Distinction between NAD- and NADH-binding forms of mitochondrial malate dehydrogenase as shown by inhibition with thenoyltrifuoroacetone.

The inhibition of mitochondrial malate dehydrogenase (L-malate : NADH oxidoreductase, EC 1.1.1.37) by 2-thenoyltrifluoroacetone (TTFA) was investigated at pH 8.0 where both forward and backward reactions can be measured. The inhibition with respect to malate is non-competitive at finite NAD concentrations. Increasing the NAD concentrations lowers the slope of the double reciprocal plot so that at infinite NAD the inhibition is uncompetitive. The inhibition with respect to oxaloacetate is non-competitive. Increasing the NADH concentration lowers the slope and intercept of the double reciprocal plot so that at infinite NADH the inhibition is nil. The inhibition with respect to NADH is competitive, whatever the oxaloacetate concentrations are.

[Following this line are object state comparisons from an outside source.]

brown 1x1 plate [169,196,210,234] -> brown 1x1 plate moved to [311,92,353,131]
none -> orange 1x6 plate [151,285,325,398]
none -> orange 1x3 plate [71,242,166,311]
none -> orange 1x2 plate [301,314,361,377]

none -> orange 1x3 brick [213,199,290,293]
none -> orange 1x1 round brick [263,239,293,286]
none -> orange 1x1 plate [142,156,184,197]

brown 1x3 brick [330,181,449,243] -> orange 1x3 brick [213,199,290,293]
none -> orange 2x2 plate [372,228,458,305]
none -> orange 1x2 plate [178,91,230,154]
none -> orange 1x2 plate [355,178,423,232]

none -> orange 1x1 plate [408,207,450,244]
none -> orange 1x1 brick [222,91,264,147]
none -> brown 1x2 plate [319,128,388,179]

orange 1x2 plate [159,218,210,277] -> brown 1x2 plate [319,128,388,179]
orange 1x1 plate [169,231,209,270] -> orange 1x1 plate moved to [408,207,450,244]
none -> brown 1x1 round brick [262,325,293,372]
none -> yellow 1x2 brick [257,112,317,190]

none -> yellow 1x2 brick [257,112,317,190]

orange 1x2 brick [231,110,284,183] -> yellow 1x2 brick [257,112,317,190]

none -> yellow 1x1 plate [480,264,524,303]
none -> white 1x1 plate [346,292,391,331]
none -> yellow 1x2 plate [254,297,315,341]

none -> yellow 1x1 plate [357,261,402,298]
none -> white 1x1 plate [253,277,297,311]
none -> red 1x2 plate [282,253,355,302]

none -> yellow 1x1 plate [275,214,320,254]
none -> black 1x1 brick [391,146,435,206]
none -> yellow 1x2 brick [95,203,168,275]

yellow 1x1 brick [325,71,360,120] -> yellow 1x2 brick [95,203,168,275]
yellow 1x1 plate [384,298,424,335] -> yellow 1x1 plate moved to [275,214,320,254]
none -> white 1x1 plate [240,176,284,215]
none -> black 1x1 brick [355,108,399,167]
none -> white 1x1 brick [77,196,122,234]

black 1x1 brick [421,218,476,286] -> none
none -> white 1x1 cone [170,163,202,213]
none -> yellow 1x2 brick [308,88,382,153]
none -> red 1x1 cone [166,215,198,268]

The inhibition with respect to NAD, at all malate concentrations, is non-competitive. This pattern of inhibition is incompatible with any model assuming that NAD and NADH reacts with identical forms of the enzyme. On the other hand the reciprocating compulsory ordered mechanism, where the two subunits of the dimeric enzyme are working in concert, can account for all the experimental results. It is concluded that NAD and NADH bind to different forms of the enzyme separated by reversible steps. Only one form (see text), the one which binds NADH, can react to form the dead end complex (see text). The similarity between mechanism of inhibition by thenoyltrifluoroacetone and other hydrophobic inhibitors of malate dehydrogenase is discussed.